Take every line containing "shoulder" out of the records.

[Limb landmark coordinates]
────────────────

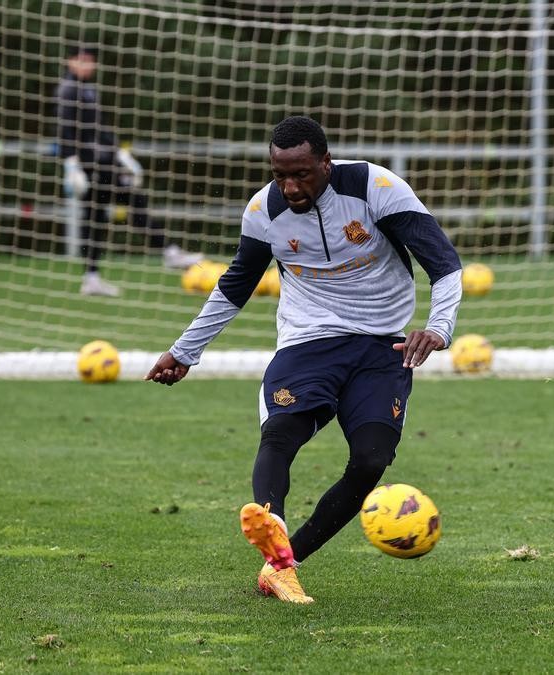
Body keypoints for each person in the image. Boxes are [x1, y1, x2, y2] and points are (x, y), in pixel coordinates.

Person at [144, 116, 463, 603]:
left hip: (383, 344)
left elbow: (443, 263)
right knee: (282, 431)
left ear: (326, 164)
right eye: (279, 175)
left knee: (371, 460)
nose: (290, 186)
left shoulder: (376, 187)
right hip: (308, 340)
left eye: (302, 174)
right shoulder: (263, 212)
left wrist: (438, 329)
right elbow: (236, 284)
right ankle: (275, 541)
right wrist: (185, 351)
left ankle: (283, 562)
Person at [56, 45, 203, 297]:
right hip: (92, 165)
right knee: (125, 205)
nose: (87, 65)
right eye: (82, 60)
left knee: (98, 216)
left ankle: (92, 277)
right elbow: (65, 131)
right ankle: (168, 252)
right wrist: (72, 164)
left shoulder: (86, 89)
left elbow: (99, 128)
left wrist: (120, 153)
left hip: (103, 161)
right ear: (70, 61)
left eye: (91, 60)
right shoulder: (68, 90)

────────────────

TASK SOLUTION
left shoulder: (376, 187)
right shoulder: (263, 212)
left shoulder: (86, 89)
right shoulder: (68, 90)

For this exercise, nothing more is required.